Least Privilege: Restrict access to sensitive functions based on the user’s role, ensuring that only authorized users can access critical endpoints.
Target Geography:
CVE-2024-45387 is a critical vulnerability in Apache Traffic Control’s Traffic Ops component, posing risks across various regions such as the United States, Australia, China, India, and more. As a result, organizations globally must prioritize patching and implementing robust mitigation measures to protect their systems. Taking these steps will enhance defenses and protect sensitive data from emerging threats.
Target Industry:
The CVE-2024-45387 vulnerability affects industries including telecommunications, critical infrastructure, government, and technology, as well as any organization using the impacted devices or systems. It primarily targets web applications, network devices, and databases, underscoring the need for organizations globally to prioritize patching and implement robust mitigation measures.
Target Technology:
CVE-2024-45387 specifically affects the Traffic Ops component of Apache Traffic Control, but its impact extends to any systems or devices utilizing similar web-based management interfaces for network infrastructure. The increasing discussions in underground forums and the availability of proof-of-concept exploits underscore the critical urgency for organizations to assess and address the risks posed by outdated and unsupported technologies within their environments. Prompt action to mitigate these vulnerabilities is essential to safeguard networks and prevent potential exploitation.

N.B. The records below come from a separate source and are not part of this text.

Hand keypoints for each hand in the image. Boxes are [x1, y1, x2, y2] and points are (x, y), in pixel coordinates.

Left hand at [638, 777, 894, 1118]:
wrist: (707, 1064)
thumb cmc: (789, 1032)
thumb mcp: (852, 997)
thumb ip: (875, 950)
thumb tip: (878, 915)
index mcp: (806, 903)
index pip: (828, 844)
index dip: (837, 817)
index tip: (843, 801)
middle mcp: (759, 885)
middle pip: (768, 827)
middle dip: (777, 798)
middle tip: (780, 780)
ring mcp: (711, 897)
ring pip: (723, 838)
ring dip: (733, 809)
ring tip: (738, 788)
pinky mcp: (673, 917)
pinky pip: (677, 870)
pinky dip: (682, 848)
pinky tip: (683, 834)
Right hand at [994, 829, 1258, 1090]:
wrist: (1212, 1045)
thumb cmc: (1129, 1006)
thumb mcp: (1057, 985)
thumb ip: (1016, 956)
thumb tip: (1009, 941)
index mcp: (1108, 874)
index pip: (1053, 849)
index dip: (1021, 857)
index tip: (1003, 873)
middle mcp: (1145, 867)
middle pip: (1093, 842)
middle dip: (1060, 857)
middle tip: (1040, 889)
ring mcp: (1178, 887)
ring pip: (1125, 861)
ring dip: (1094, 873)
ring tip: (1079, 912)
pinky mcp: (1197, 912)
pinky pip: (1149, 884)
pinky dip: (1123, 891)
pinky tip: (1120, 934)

Presently, discussions surrounding the vulnerability in Apache Traffic Control version are ongoing, with some participants discussing the possibility of offering exploits on forums. Additionally, there are conversations regarding how the proof-of-concept (PoC) works and its potential implications.
CVE-2024-45387 represents a significant security threat to organizations using vulnerable versions of Apache Traffic Control’s Traffic Ops component. The ability for privileged users to exploit this SQL injection vulnerability poses serious risks, including unauthorized access, data breaches, and potential system compromise. With threat actors actively discussing and sharing exploits in underground forums, the urgency to address this issue is heightened. Organizations must prioritize upgrading to version 8.0.2 or later, implement robust security measures, and monitor for any signs of exploitation to protect their networks, data, and systems from potential harm.